- **WHAT THIS TASK INVOLVES**:
Transcribe only the lines between the first line of the records and the line containing "320 75 1707", inclusive, exactly as written.

--------------------

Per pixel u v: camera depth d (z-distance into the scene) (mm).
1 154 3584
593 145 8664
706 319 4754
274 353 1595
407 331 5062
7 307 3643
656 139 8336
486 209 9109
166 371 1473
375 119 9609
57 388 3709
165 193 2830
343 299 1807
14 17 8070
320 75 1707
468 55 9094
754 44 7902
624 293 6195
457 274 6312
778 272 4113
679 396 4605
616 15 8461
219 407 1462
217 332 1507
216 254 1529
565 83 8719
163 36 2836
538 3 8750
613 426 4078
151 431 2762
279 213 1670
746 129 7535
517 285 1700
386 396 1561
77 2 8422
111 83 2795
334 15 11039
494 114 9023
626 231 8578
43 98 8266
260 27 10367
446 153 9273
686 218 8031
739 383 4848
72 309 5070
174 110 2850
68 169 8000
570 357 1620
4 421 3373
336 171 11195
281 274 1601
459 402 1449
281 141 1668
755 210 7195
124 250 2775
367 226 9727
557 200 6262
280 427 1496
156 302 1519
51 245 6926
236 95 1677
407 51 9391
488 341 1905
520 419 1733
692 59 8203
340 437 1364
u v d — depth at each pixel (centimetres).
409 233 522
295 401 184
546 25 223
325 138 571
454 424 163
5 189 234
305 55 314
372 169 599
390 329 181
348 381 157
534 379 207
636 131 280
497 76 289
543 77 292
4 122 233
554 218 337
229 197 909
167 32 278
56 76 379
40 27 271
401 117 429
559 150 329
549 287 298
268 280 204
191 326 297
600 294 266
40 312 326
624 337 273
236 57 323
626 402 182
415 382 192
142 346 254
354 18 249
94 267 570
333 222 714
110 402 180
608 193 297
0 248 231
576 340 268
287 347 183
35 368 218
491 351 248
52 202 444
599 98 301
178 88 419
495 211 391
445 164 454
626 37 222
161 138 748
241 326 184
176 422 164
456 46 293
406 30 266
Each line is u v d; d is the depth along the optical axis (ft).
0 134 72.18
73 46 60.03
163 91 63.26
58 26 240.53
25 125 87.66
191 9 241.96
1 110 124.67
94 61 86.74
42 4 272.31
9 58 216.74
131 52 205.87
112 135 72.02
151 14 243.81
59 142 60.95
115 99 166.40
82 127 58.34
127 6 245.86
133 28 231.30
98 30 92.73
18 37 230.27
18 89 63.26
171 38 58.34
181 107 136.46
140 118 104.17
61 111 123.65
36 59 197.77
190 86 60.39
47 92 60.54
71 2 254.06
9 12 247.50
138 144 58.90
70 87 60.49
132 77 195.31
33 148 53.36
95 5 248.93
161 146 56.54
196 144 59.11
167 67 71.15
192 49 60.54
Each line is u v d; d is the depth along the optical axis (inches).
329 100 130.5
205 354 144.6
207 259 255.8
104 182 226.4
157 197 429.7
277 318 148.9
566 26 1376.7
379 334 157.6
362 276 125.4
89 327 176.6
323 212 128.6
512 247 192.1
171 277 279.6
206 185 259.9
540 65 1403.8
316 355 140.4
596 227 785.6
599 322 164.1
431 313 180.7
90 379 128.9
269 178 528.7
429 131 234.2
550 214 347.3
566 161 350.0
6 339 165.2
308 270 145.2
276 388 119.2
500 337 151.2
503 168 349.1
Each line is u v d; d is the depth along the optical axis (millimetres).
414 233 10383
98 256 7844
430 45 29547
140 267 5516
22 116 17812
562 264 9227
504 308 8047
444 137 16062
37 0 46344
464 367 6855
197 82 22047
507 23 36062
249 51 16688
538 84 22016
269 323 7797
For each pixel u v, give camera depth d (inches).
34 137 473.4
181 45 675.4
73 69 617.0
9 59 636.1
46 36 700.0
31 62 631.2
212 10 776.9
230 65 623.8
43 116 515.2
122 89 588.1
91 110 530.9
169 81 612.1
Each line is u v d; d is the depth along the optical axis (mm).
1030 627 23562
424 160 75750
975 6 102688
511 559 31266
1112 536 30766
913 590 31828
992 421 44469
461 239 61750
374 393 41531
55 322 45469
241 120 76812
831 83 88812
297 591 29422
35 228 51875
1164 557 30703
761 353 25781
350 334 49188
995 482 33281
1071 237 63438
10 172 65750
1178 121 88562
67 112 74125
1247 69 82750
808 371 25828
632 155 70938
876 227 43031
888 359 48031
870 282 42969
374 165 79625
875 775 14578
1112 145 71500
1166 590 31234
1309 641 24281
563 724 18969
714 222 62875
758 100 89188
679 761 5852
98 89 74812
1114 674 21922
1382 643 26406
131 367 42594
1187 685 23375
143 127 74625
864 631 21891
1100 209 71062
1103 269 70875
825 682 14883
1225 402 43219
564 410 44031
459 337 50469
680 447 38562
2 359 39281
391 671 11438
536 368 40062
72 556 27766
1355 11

--------------------

- **ANSWER SPACE**:
Per pixel u v: camera depth d (z-distance into the scene) (mm).
1 154 3584
593 145 8664
706 319 4754
274 353 1595
407 331 5062
7 307 3643
656 139 8336
486 209 9109
166 371 1473
375 119 9609
57 388 3709
165 193 2830
343 299 1807
14 17 8070
320 75 1707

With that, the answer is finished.